A young woman lost her life trying to take the’perfect photo’. A report shows that there has been 259 selfie death since 2011 and that someone has died every month this year trying to take photos. These photo related deaths have been on the rise since the popularity of social media boomed in the early 2000’s.
An Oregon college student fell to her death after climbing over a barrier to take pictures from a scenic cliff, the latest in a series of tragedies involving risky photo-taking efforts.

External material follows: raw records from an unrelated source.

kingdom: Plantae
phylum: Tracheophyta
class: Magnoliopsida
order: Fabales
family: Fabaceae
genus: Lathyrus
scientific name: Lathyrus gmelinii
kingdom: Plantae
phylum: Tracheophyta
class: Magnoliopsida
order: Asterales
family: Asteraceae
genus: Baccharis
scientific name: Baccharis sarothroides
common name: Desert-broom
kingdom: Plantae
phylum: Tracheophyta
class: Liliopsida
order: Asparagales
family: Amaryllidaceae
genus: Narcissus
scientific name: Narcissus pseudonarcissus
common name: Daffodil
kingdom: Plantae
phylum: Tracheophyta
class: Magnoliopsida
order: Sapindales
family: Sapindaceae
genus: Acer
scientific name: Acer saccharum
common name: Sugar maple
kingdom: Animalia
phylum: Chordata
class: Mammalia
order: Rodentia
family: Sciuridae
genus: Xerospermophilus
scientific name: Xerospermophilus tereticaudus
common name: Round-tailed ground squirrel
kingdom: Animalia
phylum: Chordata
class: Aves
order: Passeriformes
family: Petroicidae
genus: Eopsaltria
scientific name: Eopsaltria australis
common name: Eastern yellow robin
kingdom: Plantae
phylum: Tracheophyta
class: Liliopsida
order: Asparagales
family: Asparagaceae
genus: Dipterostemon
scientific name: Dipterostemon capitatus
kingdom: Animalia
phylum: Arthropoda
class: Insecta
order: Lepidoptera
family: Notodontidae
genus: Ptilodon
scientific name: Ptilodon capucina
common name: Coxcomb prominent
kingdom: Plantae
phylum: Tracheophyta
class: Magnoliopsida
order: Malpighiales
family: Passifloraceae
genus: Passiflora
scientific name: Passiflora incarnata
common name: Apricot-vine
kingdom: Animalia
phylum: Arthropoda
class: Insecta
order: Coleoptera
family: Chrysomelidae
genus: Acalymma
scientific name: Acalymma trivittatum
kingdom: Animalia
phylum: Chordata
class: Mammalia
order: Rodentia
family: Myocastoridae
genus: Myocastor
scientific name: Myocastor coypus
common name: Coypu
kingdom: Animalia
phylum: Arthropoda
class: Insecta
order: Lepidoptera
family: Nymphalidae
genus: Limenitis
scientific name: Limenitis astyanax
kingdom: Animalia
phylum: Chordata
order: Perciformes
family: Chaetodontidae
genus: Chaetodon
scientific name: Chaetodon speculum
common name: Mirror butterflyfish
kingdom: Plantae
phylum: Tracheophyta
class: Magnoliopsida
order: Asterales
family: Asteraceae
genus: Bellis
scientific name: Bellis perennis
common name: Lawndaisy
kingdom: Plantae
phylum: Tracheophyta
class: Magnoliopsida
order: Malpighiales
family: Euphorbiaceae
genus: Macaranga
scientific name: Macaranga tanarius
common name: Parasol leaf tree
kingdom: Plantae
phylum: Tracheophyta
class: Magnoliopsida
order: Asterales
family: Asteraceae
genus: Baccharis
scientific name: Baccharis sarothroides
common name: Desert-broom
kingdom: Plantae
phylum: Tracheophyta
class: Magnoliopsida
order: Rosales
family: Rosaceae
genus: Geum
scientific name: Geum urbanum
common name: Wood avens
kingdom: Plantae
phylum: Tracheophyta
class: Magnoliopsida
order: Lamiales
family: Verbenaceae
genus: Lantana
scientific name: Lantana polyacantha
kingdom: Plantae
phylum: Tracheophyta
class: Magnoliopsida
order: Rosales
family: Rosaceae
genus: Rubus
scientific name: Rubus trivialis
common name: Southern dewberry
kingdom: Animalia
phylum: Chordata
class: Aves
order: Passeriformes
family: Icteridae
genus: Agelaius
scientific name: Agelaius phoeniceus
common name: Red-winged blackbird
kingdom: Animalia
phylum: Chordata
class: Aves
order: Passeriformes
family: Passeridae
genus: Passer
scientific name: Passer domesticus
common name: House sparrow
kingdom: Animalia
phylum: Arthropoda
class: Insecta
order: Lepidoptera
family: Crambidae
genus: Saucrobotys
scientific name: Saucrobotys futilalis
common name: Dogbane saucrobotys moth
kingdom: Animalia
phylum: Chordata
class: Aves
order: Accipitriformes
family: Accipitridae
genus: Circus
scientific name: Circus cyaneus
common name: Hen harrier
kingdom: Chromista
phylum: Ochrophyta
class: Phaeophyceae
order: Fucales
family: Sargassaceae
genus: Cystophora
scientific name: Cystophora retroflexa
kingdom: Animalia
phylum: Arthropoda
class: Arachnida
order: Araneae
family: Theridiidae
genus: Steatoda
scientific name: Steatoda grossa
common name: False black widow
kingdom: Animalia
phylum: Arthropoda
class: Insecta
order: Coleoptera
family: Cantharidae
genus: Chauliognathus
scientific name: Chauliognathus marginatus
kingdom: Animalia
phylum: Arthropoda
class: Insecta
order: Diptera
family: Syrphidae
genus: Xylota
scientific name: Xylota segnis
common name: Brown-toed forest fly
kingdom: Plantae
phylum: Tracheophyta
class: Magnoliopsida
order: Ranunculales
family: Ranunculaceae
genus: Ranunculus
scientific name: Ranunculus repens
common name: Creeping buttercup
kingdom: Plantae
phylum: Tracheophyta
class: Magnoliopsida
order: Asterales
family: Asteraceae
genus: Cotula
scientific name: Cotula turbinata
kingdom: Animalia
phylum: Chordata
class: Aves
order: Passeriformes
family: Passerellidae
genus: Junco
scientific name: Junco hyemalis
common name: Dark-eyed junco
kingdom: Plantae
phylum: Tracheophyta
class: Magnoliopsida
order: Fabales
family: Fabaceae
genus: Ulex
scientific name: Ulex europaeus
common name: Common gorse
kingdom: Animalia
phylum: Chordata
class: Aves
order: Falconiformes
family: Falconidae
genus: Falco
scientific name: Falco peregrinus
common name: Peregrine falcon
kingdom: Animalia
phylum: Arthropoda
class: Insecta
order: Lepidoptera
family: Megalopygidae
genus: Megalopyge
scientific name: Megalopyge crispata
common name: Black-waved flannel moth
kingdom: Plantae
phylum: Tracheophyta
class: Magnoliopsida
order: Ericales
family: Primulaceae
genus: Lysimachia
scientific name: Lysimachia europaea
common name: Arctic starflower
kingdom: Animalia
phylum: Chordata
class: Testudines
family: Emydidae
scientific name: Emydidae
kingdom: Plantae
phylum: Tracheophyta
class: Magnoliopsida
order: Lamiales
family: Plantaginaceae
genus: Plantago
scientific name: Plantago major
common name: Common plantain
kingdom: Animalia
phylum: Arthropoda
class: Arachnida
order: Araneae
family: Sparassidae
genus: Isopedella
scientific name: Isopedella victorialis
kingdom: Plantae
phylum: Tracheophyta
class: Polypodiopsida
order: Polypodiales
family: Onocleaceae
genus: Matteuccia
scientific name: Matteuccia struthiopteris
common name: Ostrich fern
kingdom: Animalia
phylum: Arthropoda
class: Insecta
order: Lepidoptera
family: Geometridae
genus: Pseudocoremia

Michelle Casey, 21, and her boyfriend had stopped Sunday along the Oregon coastline to take pictures at a lookout point on Neahkahnie Mountain. Casey climbed over a retaining wall to get a better view and then slipped, the Tillamook County Sheriff’s Office said.
She fell 100 feet before landing in a tree, authorities said.
“Michelle was at her favorite place in the world, the beach,” her parents said in an email to ABC News. “She grew up spending time there and enjoyed taking pictures of the surf and beach and was not a reckless person. Her fall was the result of a slip as she moved from one rock to another. She was not taking a ‘selfie.'”
According to ABC, Casey was a student at Oregon State University in Corvallis, where she was studying kinesiology. She was an avid volleyball player and sang in choirs in both high school and college, her parents said.
Casey was reportedly alive when rescuers airlifted her from the area but later died at the hospital from her injuries.
On her Facebook page, Casey described herself as “a bubbly, friendly and dorky person who loves to make people smile.” Casey’s family told KOIN-TV that she “loved singing in choir and her Starbucks customers as a barista in both Portland and Corvallis.”
CBS noted that Casey was “an organ donor, a decision that saved two lives.” The family thanked the emergency responders who rushed to help her, the doctors at Legacy Emanuel and the transplant team at Pacific Northwest Transplant Bank.